── Dataset records

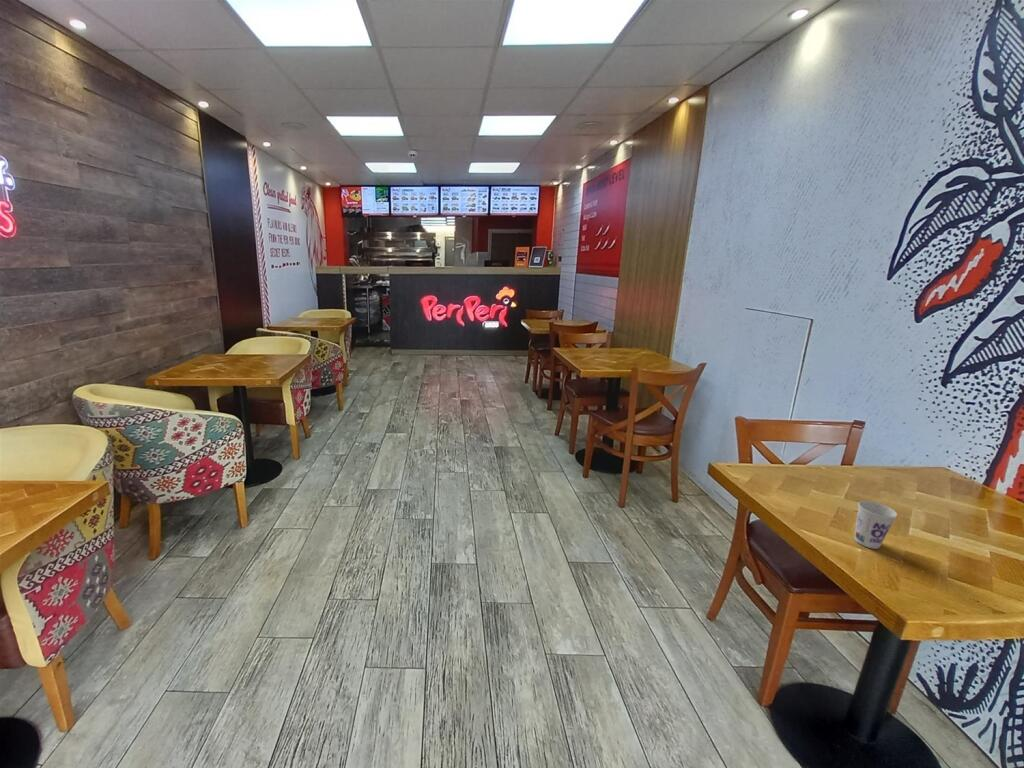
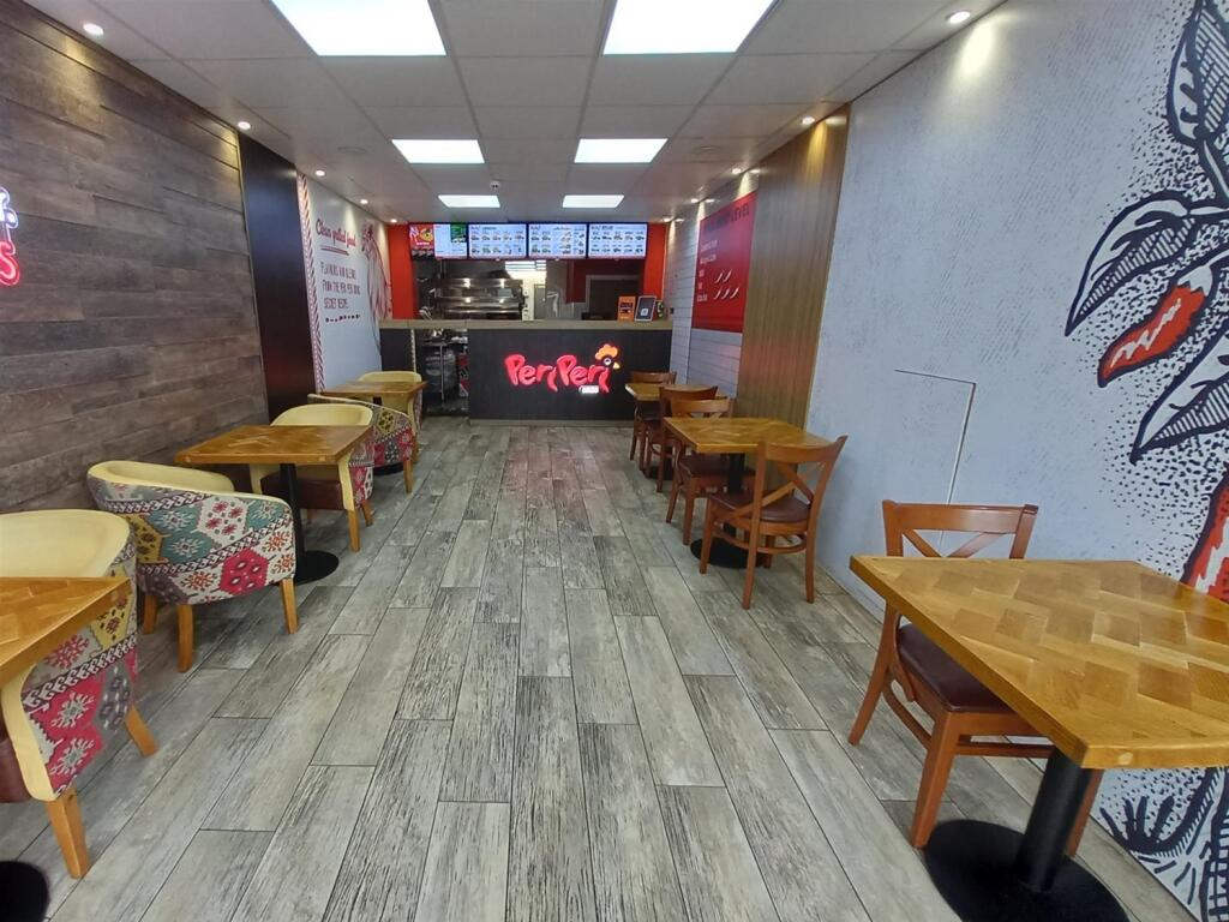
- cup [853,500,898,550]
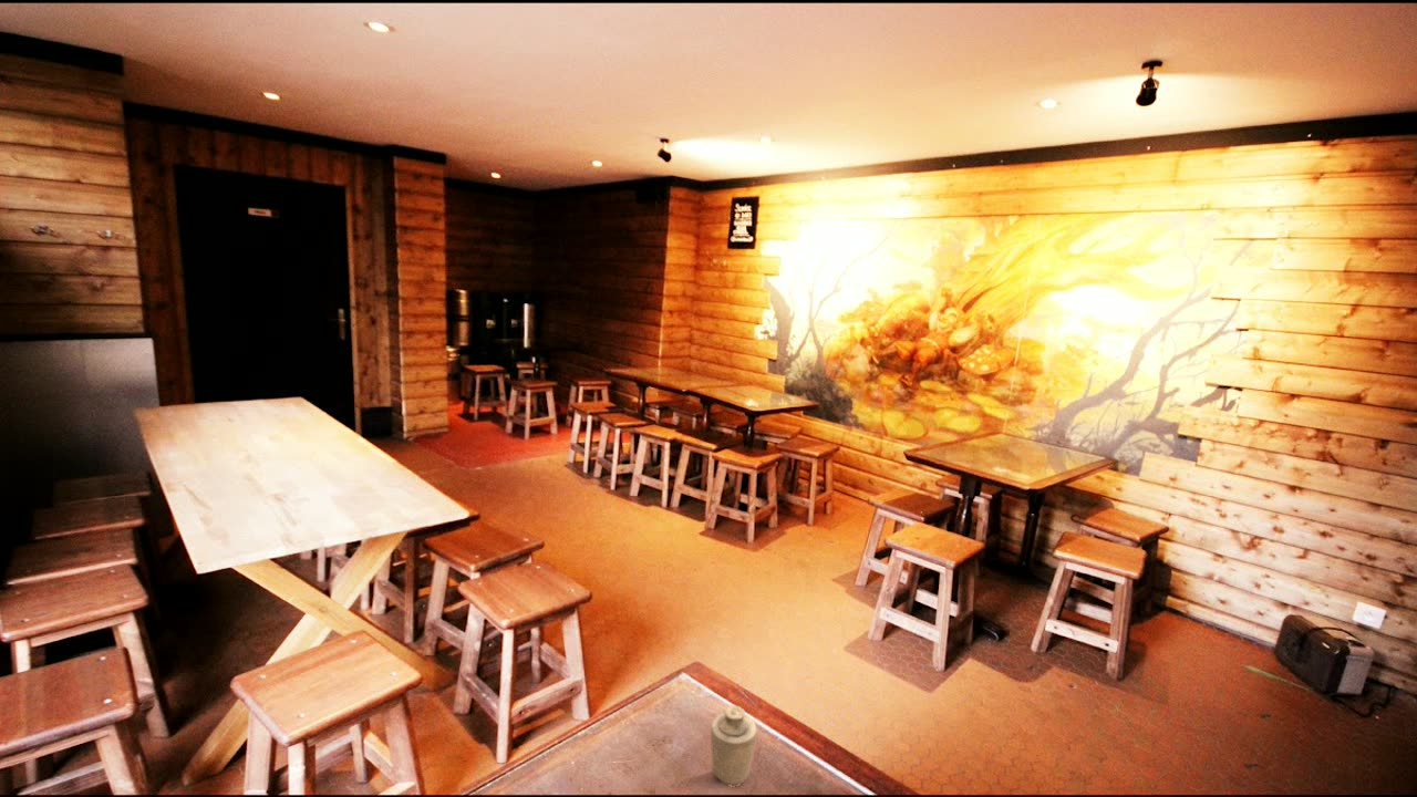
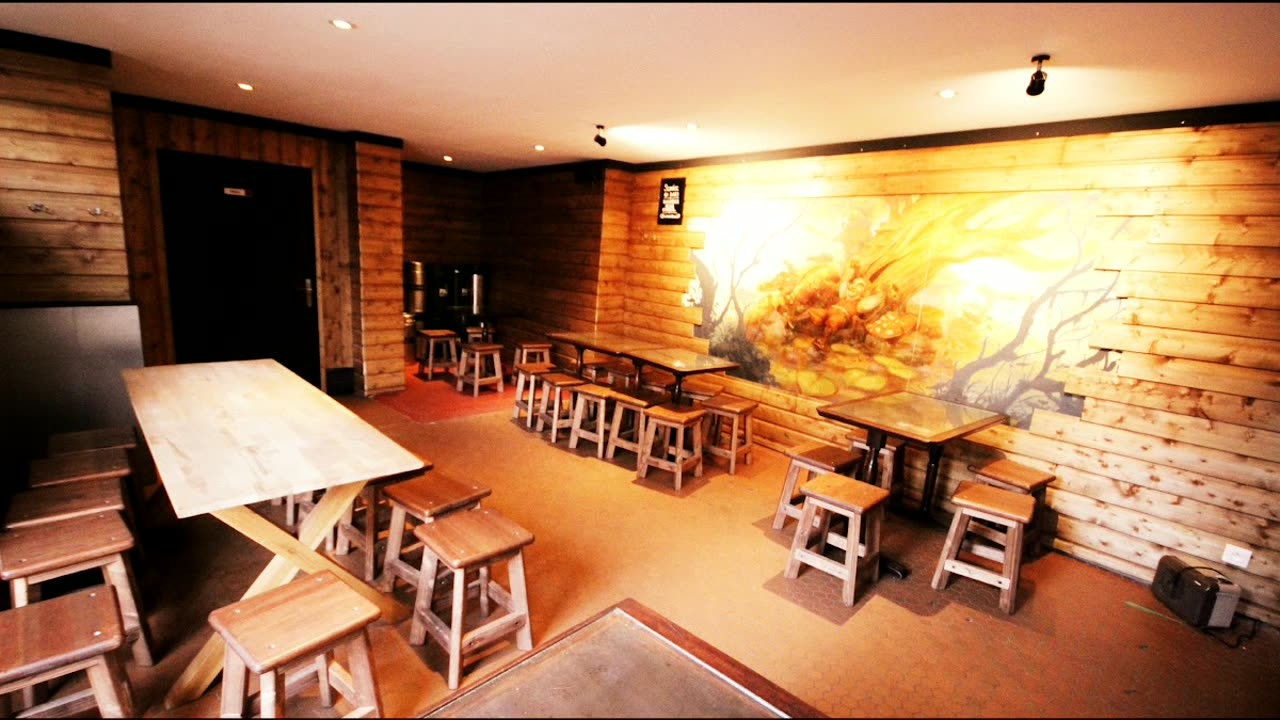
- vase [710,704,758,787]
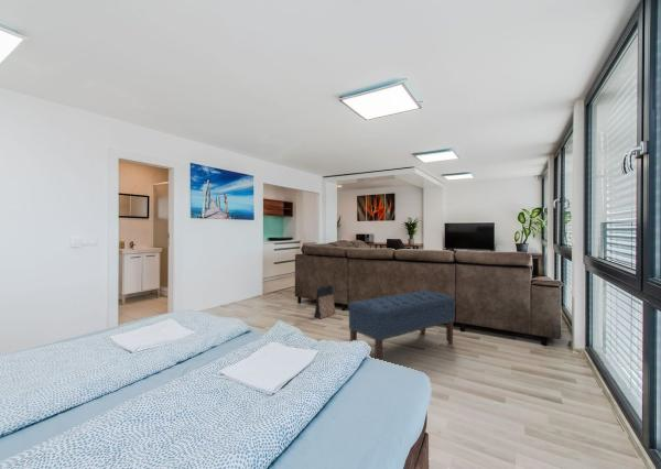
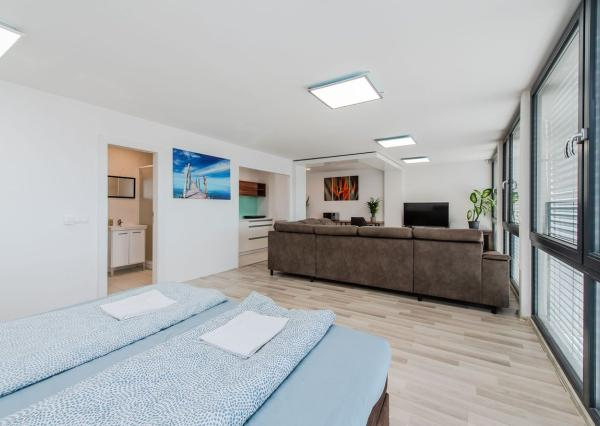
- bench [347,290,457,361]
- bag [313,284,337,319]
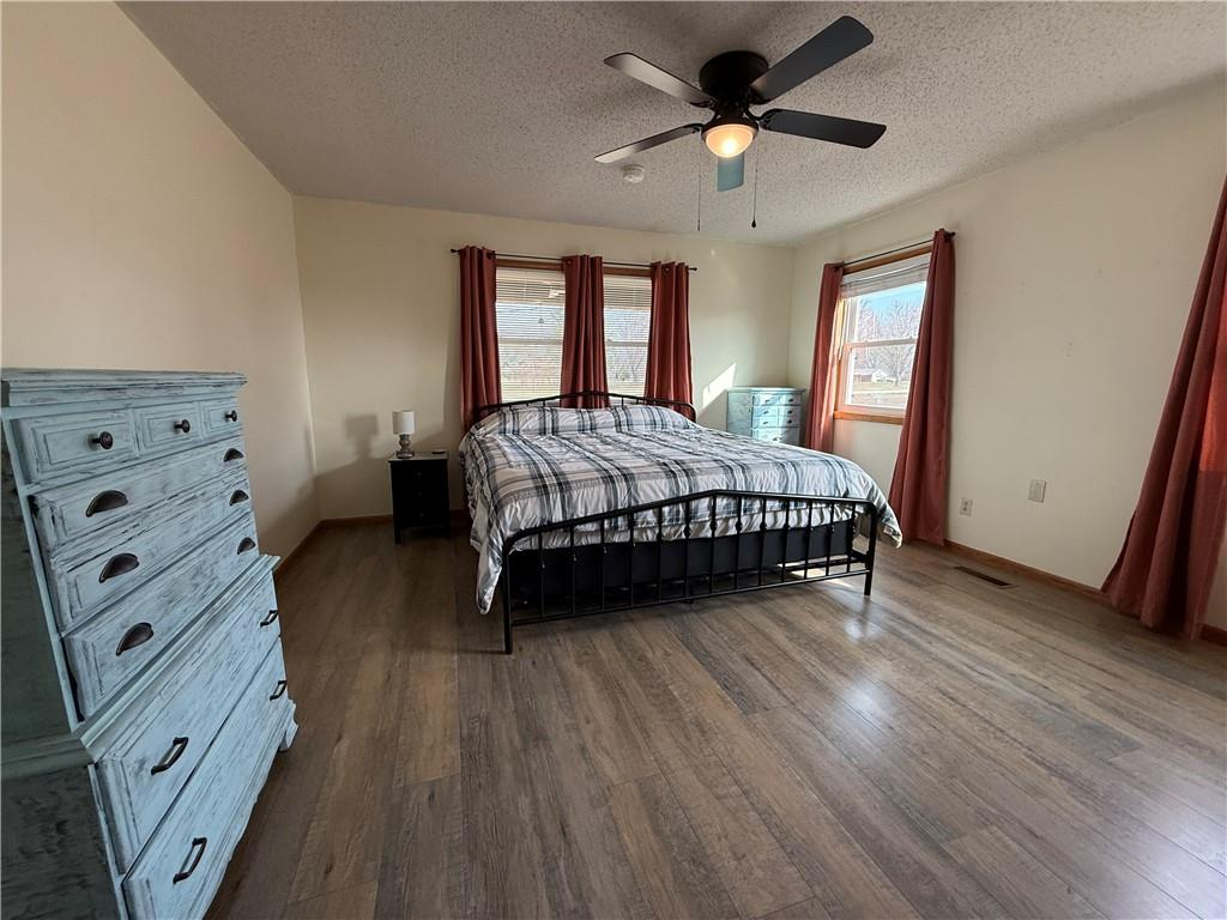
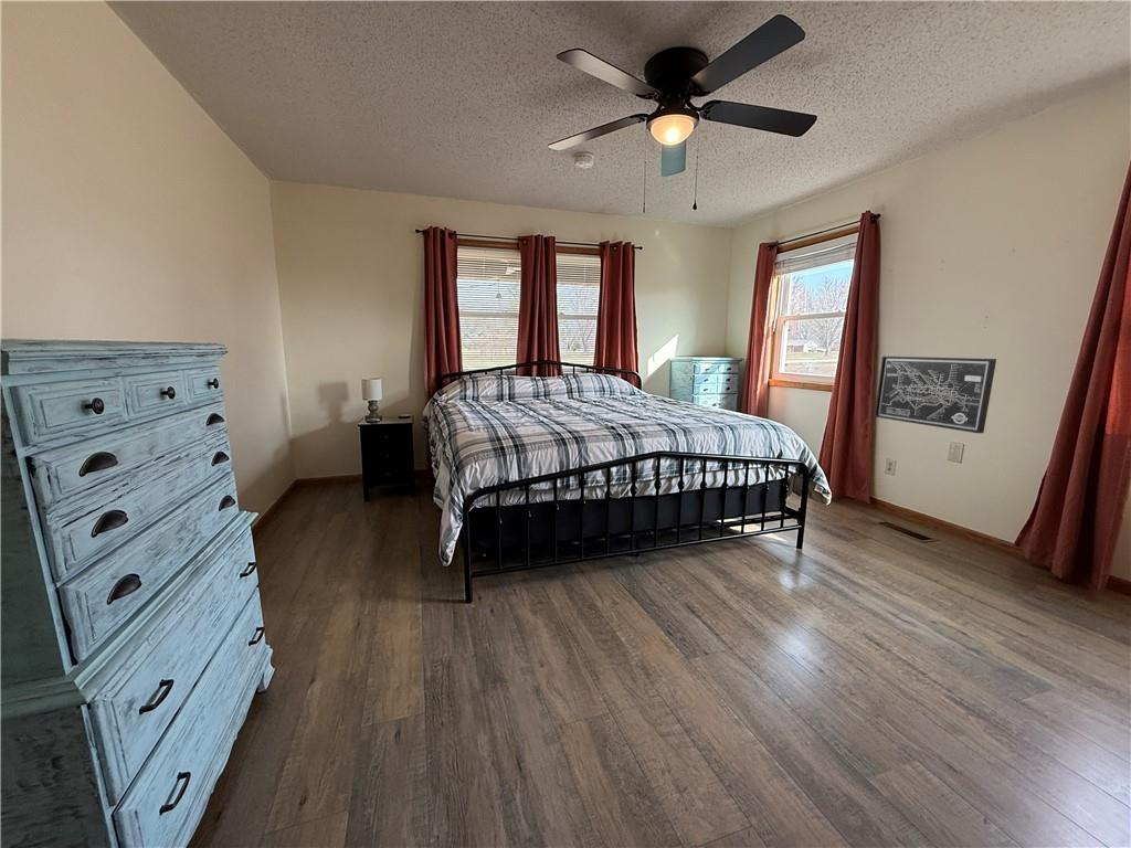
+ wall art [874,356,997,434]
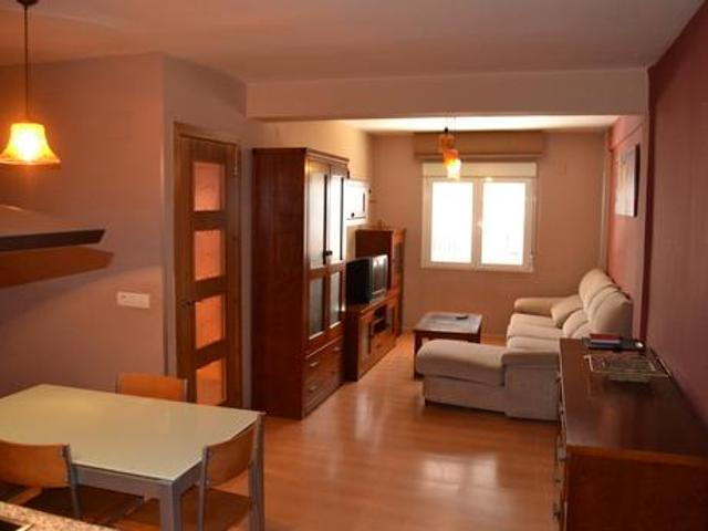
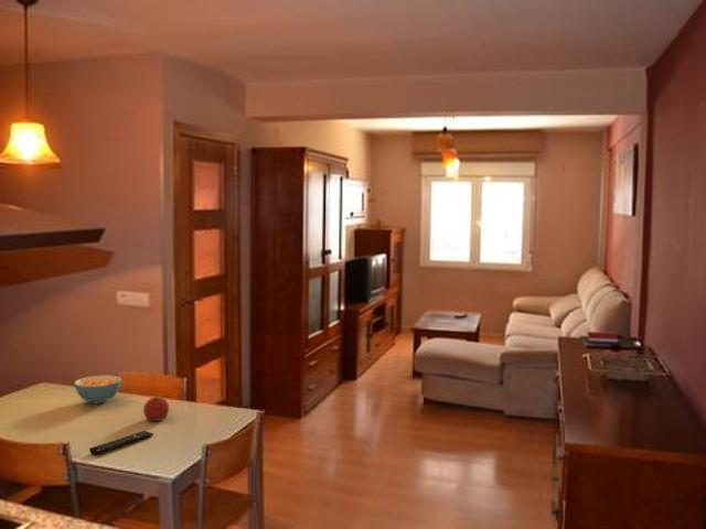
+ cereal bowl [73,375,124,404]
+ remote control [88,430,154,455]
+ fruit [142,395,170,422]
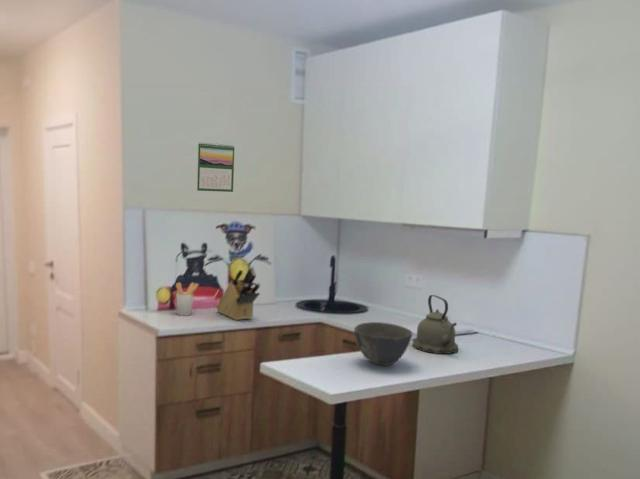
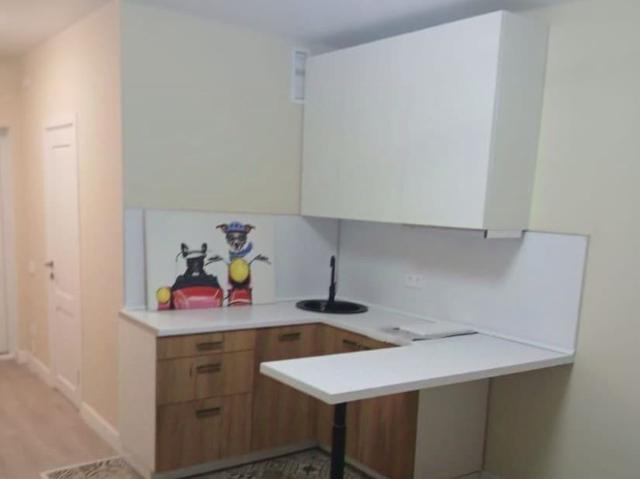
- calendar [196,141,235,193]
- bowl [353,321,413,367]
- knife block [215,265,261,321]
- utensil holder [175,281,200,317]
- kettle [411,294,459,355]
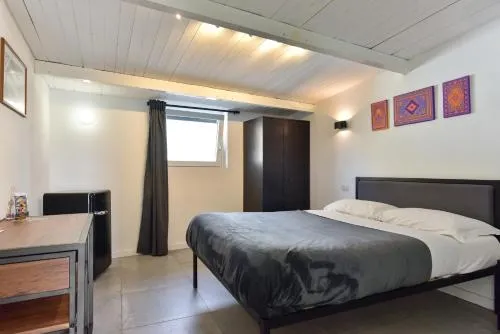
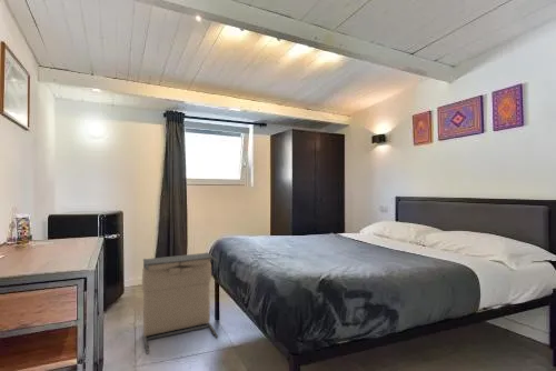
+ laundry hamper [141,251,219,355]
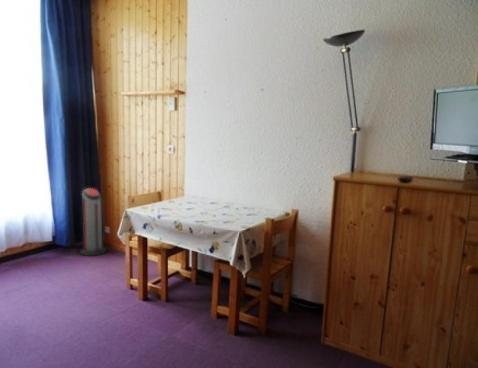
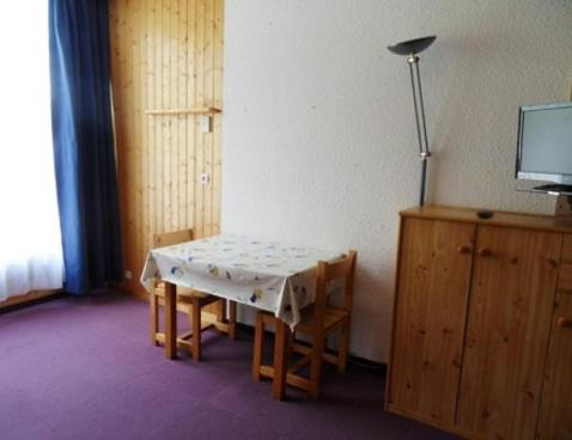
- air purifier [80,187,107,257]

────

◆ Work to be completed
All lines from the one containing "wall art [874,356,997,434]" through the end of the entries, both ends included, should be written out exactly, with no pictures.

◆ Answer to this task
+ wall art [874,356,997,434]
+ cereal bowl [73,375,124,404]
+ remote control [88,430,154,455]
+ fruit [142,395,170,422]
- calendar [196,141,235,193]
- bowl [353,321,413,367]
- knife block [215,265,261,321]
- utensil holder [175,281,200,317]
- kettle [411,294,459,355]
+ laundry hamper [141,251,219,355]
- air purifier [80,187,107,257]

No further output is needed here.